Okay, I don't often go really far into my non-food related life on this blog, but some occasions deserve to be commemorated.
It was about two years ago, during my second summer of law school. I lived in an apartment that didn't allow dogs, and so I got my vicarious doggie thrills by volunteering on weekends at a dog rescue adoption day held in a PetCo parking lot. I often had to go walk through PetCo to wash my hands of doggie slobber and related gunk and I often found myself passing the display of betta fish sitting along one aisle.
One day I stopped to look at them and found myself remembering another betta fish. When I was in high school, roughly 1.5 zillion years ago, my friend Gerald and I made an impulse buy of a betta, whom we named "Techno KT," after me. Seriously don't ask about the "techno" part, it's just another dull piece of evidence of why we were gigantic dorks and the explanation would take up more room than it's worth. "She" (yes, my fish had gender issues--blame it on her parents) spent her days gently waving her elegant pink and purple fins and being constantly bewildered by the piece of da-glo plastic seaweed that appeared and disappeared and reappeared in her bowl as her parents argued about whether or not her small studio apartment really needed to be furnished in such a manner. But what I remembered the most about Ms. Techno KT as I stood there was this: you could not kill that mofo. Gerald went on vacation for two weeks, forgot about her, and there she was, live and kicking when he came back.
I thought about it, and it suddenly struck me that this was exactly what I needed. A fish. A fish that was hard to kill. So I looked at them and my eye settled on two. One was brilliant blue and the other was blood red. I leaned down and gave each one of them the eye. The red one tried to kill me. He puffed up his face and flared out his tail and flipped me the bird, in spirit. The fish was trying to kick my ass. The next thing I knew I was at the checkout with him, a bowl, some fish food and some accessories. When I got home, I slowly walked into J.'s "office" aka, our bedroom.
"Honey?" I said. Which also means "Don't be mad! But ..." Then I put the bowl down on his desk and left the room quickly and when I came back, they were friends and I didn't have to drive back to the pet store to return my impulse buy, which I forgot to ask my husband if he was okay with me getting.
We named him Clancy, which is a Gaelic name that means "red warrior," which is exactly what he was. Clancy was very friendly for a fish. Most fish don't give a crap what humans do, as long as they get their food. But if anyone approached his tank, Clancy would get excited and dance around and fluff up his tail and play complex games like "Follow the Finger." I know all parents say this, but our fish REALLY WAS a genius.

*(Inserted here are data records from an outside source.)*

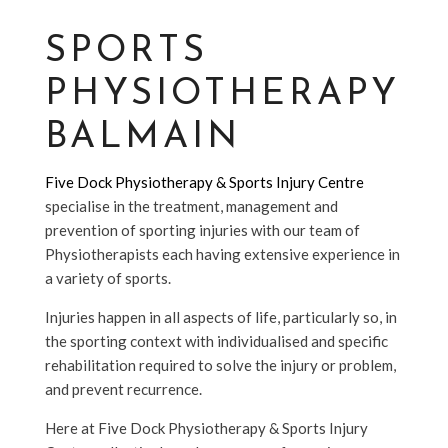
SPORTS
PHYSIOTHERAPY
BALMAIN
Five Dock Physiotherapy & Sports Injury Centre
specialise in the treatment, management and
prevention of sporting injuries with our team of
Physiotherapists each having extensive experience in
a variety of sports.
Injuries happen in all aspects of life, particularly so, in
the sporting context with individualised and specific
rehabilitation required to solve the injury or problem,
and prevent recurrence.
Here at Five Dock Physiotherapy & Sports Injury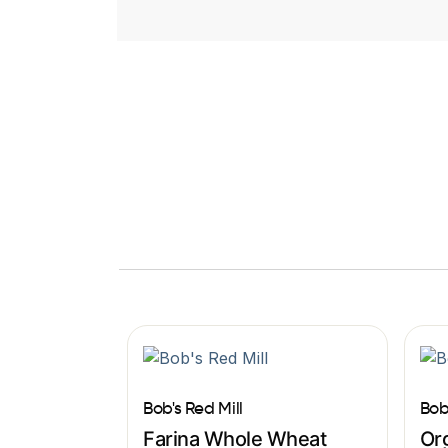
Bob's Red Mill
Bob
Farina Whole Wheat
Org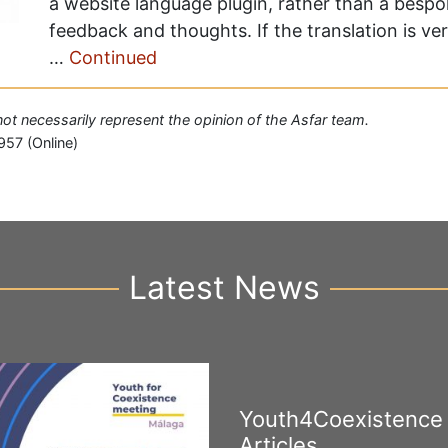
a website language plugin, rather than a besp
feedback and thoughts. If the translation is ve
…
Continued
 not necessarily represent the opinion of the Asfar team.
957 (Online)
Latest News
Youth4Coexistence
Articles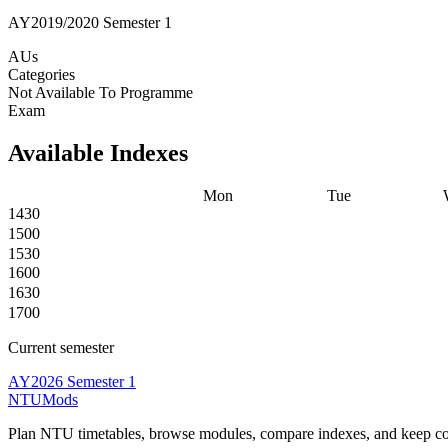
AY2019/2020 Semester 1
AUs
Categories
Not Available To Programme
Exam
Available Indexes
Mon
Tue
1430
1500
1530
1600
1630
1700
Current semester
AY2026 Semester 1
NTUMods
Plan NTU timetables, browse modules, compare indexes, and keep cou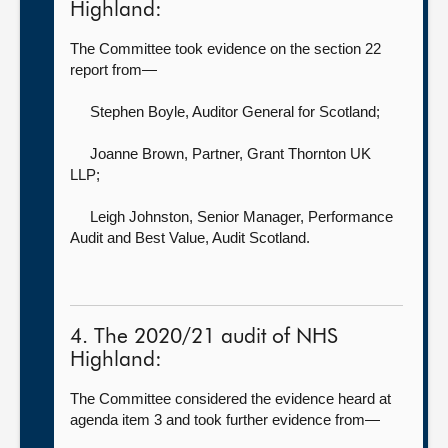
Highland:
The Committee took evidence on the section 22
report from—
Stephen Boyle, Auditor General for Scotland
;
Joanne Brown, Partner,
Grant Thornton UK
LLP;
Leigh Johnston, Senior Manager, Performance
Audit and Best Value,
Audit Scotland.
4. The 2020/21 audit of NHS
Highland:
The Committee considered the evidence heard at
agenda item 3 and took further evidence from—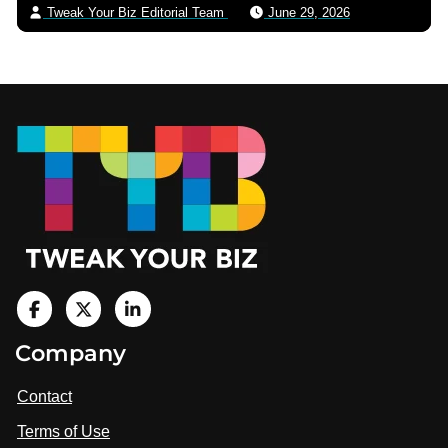
Tweak Your Biz Editorial Team
June 29, 2026
Footer
V
i
V
V
Company
s
i
i
i
t
s
s
Contact
u
i
i
s
Terms of Use
t
t
o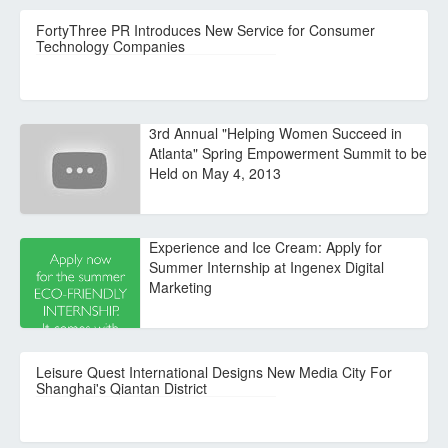
FortyThree PR Introduces New Service for Consumer
Technology Companies
3rd Annual "Helping Women Succeed in
Atlanta" Spring Empowerment Summit to be
Held on May 4, 2013
Experience and Ice Cream: Apply for
Summer Internship at Ingenex Digital
Marketing
Leisure Quest International Designs New Media City For
Shanghai's Qiantan District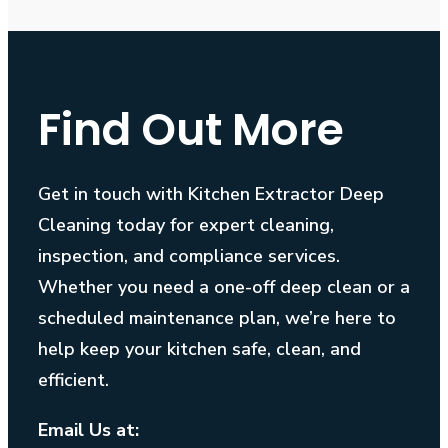
Find Out More
Get in touch with Kitchen Extractor Deep
Cleaning today for expert cleaning,
inspection, and compliance services.
Whether you need a one-off deep clean or a
scheduled maintenance plan, we’re here to
help keep your kitchen safe, clean, and
efficient.
Email Us at: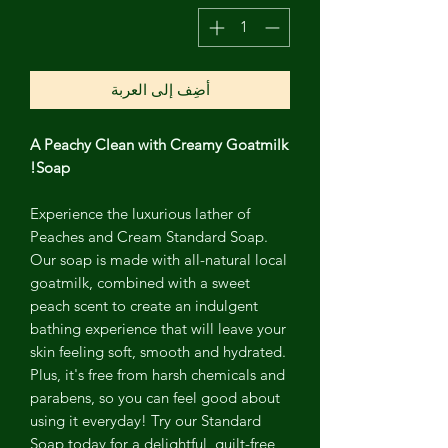
أضِف إلى العربة
A Peachy Clean with Creamy Goatmilk
Soap!
Experience the luxurious lather of
Peaches and Cream Standard Soap.
Our soap is made with all-natural local
goatmilk, combined with a sweet
peach scent to create an indulgent
bathing experience that will leave your
skin feeling soft, smooth and hydrated.
Plus, it's free from harsh chemicals and
parabens, so you can feel good about
using it everyday! Try our Standard
Soap today for a delightful, guilt-free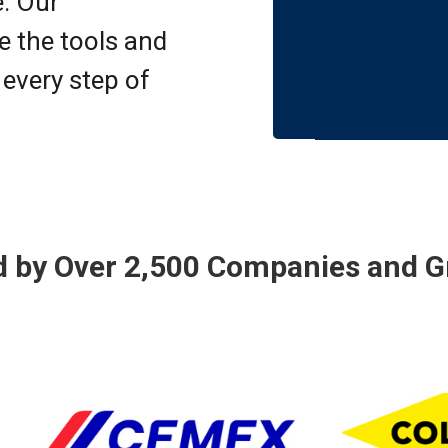
e. Our
 the tools and
 every step of
d by Over 2,500 Companies and G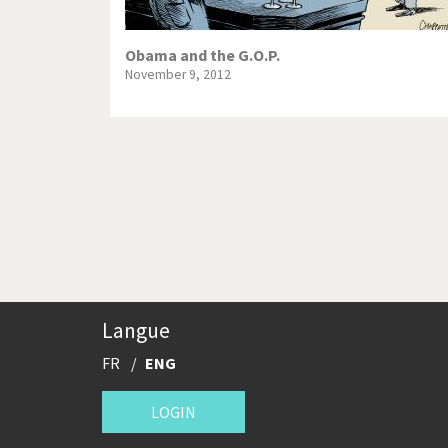
Obama and the G.O.P.
November 9, 2012
Pagination
Langue
FR
ENG
LOGIN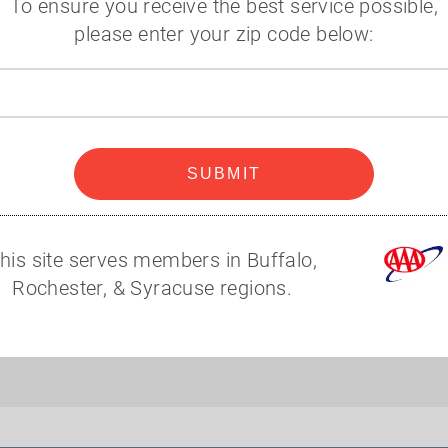
To ensure you receive the best service possible,
Additional Information
please enter your zip code below:
Zip
code
SUBMIT
his site serves members in Buffalo,
Rochester, & Syracuse regions.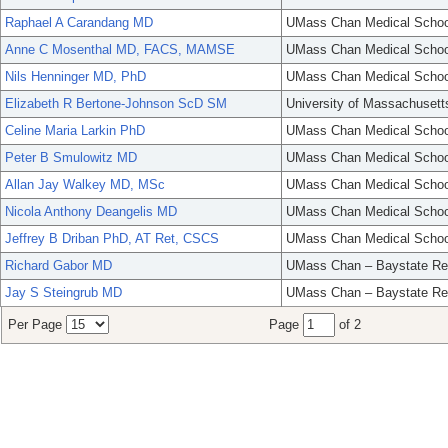
Raphael A Carandang MD
UMass Chan Medical Schoo
Anne C Mosenthal MD, FACS, MAMSE
UMass Chan Medical Schoo
Nils Henninger MD, PhD
UMass Chan Medical Schoo
Elizabeth R Bertone-Johnson ScD SM
University of Massachusett
Celine Maria Larkin PhD
UMass Chan Medical Schoo
Peter B Smulowitz MD
UMass Chan Medical Schoo
Allan Jay Walkey MD, MSc
UMass Chan Medical Schoo
Nicola Anthony Deangelis MD
UMass Chan Medical Schoo
Jeffrey B Driban PhD, AT Ret, CSCS
UMass Chan Medical Schoo
Richard Gabor MD
UMass Chan – Baystate Re
Jay S Steingrub MD
UMass Chan – Baystate Re
Per Page
Page
of 2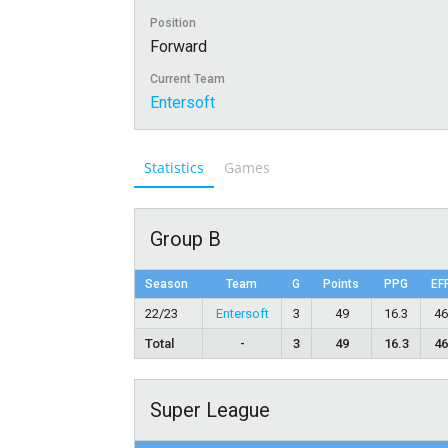
Position
Forward
Current Team
Entersoft
Statistics
Games
Group B
Season
Team
G
Points
PPG
EF
22/23
Entersoft
3
49
16.3
4
Total
-
3
49
16.3
4
Super League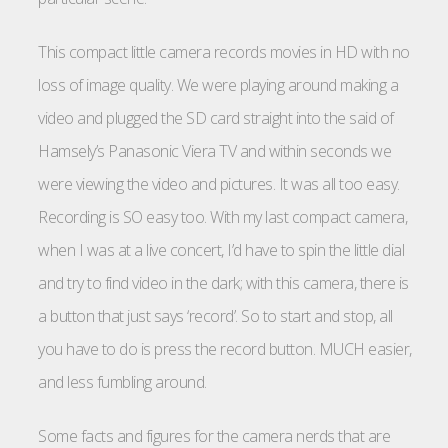
This compact little camera records movies in HD with no
loss of image quality. We were playing around making a
video and plugged the SD card straight into the said of
Hamsely’s Panasonic Viera TV and within seconds we
were viewing the video and pictures. It was all too easy.
Recording is SO easy too. With my last compact camera,
when I was at a live concert, I’d have to spin the little dial
and try to find video in the dark; with this camera, there is
a button that just says ‘record’. So to start and stop, all
you have to do is press the record button. MUCH easier,
and less fumbling around.
Some facts and figures for the camera nerds that are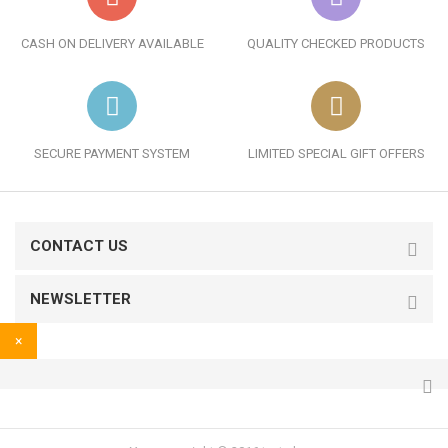
CASH ON DELIVERY AVAILABLE
QUALITY CHECKED PRODUCTS
SECURE PAYMENT SYSTEM
LIMITED SPECIAL GIFT OFFERS
CONTACT US
NEWSLETTER
×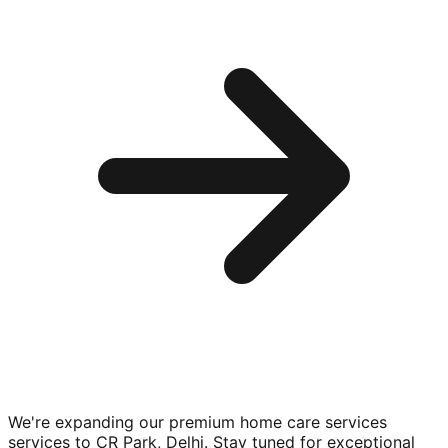
We're expanding our premium
home care services
services to
CR Park, Delhi
. Stay tuned for exceptional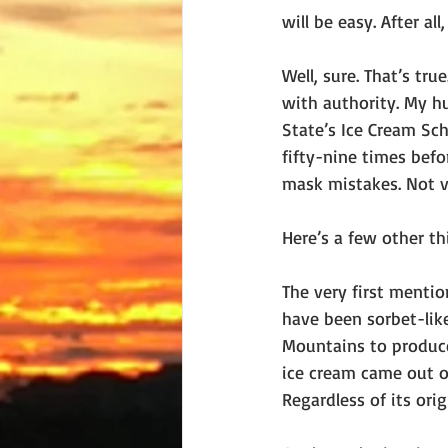
will be easy. After al
Well, sure. That’s tru
with authority. My h
State’s Ice Cream Sch
fifty-nine times befor
mask mistakes. Not va
Here’s a few other t
The very first mentio
have been sorbet-lik
Mountains to produce
ice cream came out of
Regardless of its ori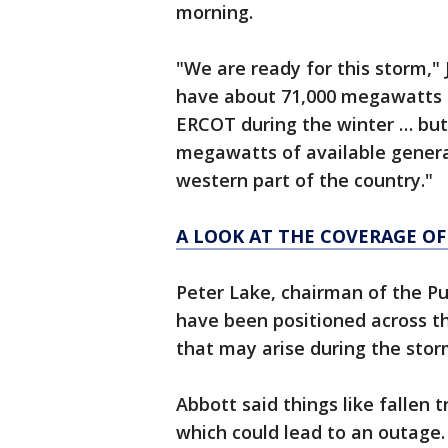
morning.
"We are ready for this storm," 
have about 71,000 megawatts of
ERCOT during the winter … but
megawatts of available genera
western part of the country."
A LOOK AT THE COVERAGE OF
Peter Lake, chairman of the Pu
have been positioned across t
that may arise during the stor
Abbott said things like fallen 
which could lead to an outage.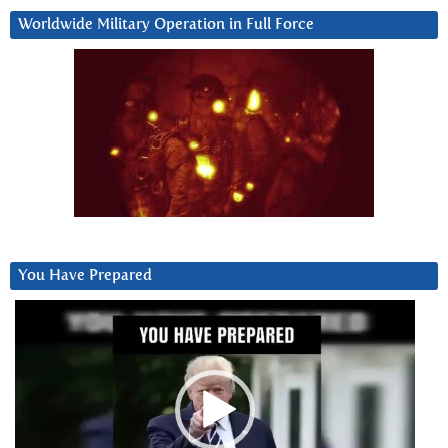
Worldwide Military Operation in Full Force
You Have Prepared
Video
Player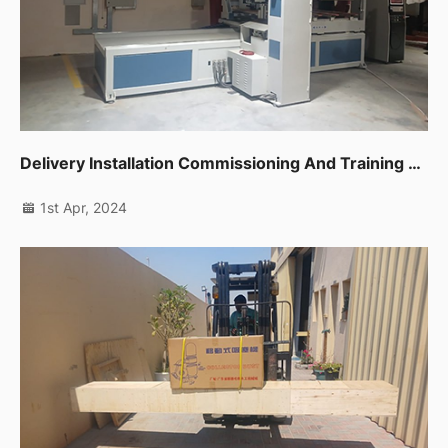
Delivery Installation Commissioning And Training For One Unit Cnc Band Saw In Sharjah
1st Apr, 2024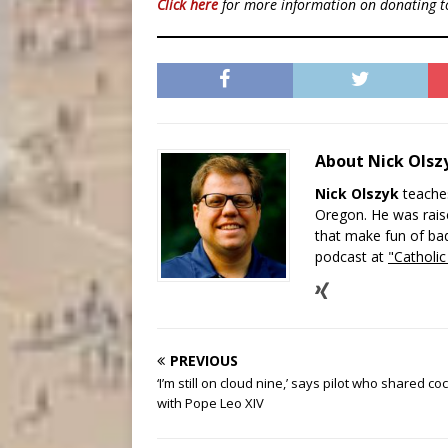
Click here
for more information on donating 
About Nick Ols
Nick Olszyk
teaches
Oregon. He was raise
that make fun of bad
podcast at
"Catholi
PREVIOUS
‘I’m still on cloud nine,’ says pilot who shared coc
with Pope Leo XIV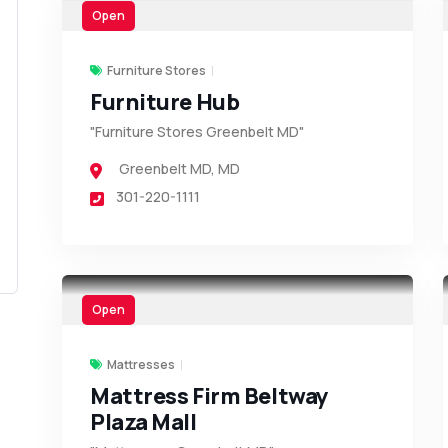
Open
Furniture Stores
Furniture Hub
"Furniture Stores Greenbelt MD"
Greenbelt MD
,
MD
301-220-1111
Open
Mattresses
Mattress Firm Beltway
Plaza Mall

You can expect to have a betta fish for 2 to 3 years on average, and with a pet store betta you are lucky to get beyond two. Clancy had just over two years with us and I think he had a mighty fine life. He got food, he had a sweet tank and we actually studied and learned a lot about bettas so that when he got fish diseases we cured him instead of writing him off. But the one thing we couldn't cure him of was old age.
We knew it was coming ... he was slowing down, not able to swim as well and spending most of his time perched on his plant. And last night he decided to give up the ghost. He gave one last dash around his tank and then floated down to the bottom never to swim again. He received a soldier's burial out in the back of our apartment along with his new aquarium plant that he never got to use, but will now always be perched in.
It's always sad to lose a friend, even of the very littlest and most alien kind. I don't expect to find a fish who even notices people, let alone likes them like Clancy did, for a long time, if ever.